Writing about falling in love with his wife:
empty at home, remembered falling in love in New Haven twelve years earlier, surprised right away by how well our bodies and limbs fit together, and thought of how ever since, we'd both slept best when entwined.
On writing, the need to write:
Hemingway described his process in similar terms: acquiring rich experiences, then retreating to cogitate and write about them.
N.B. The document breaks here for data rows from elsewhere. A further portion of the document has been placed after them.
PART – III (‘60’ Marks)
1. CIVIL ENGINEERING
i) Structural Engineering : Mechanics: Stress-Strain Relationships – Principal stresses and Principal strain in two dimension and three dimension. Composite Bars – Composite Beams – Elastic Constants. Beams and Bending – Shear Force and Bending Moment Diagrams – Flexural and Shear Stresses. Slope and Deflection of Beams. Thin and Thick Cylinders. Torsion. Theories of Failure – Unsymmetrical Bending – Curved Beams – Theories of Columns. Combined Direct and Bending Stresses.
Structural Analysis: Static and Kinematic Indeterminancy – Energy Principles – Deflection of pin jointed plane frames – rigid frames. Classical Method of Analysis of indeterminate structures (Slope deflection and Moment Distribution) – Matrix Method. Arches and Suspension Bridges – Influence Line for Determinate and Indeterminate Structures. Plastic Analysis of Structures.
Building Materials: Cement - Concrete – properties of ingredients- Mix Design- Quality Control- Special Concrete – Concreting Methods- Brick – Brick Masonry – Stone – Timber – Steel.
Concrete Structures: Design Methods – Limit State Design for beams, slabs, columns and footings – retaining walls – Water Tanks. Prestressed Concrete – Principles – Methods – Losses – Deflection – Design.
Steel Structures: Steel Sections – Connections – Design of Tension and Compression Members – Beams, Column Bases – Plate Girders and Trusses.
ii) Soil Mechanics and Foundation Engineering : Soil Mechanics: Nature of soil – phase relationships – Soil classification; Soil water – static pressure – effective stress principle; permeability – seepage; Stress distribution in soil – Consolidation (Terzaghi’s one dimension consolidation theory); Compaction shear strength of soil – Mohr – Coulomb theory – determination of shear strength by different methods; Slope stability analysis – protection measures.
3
I needed words to go forward.
His wife writes in the epilogue about Paul:
What happened to Paul was tragic but he was not a tragedy
About the weather at his grave:
...it can be as uncomfortable as it is peaceful, both communal and lonely — like death, like grief—but there is beauty in all of it, and I think this is good and right.
And so much more:
His journey thereafter was one of transformation — from one passionate vocation to another, from husband to father, and finally, of course, from life to death, the ultimate transformation that awaits us all.
The version of Paul I miss most, more even than the robust, dazzling version with whom I first fell in love, is the beautiful, focused man he was in his last year, the Paul who wrote this book — frail but never weak.
We each joked to close friends that the secret to saving a relationship is for one person to become terminally ill. Conversely, we knew that one trick to managing a terminal illness is to be deeply in love—to be vulnerable, kind, generous, grateful.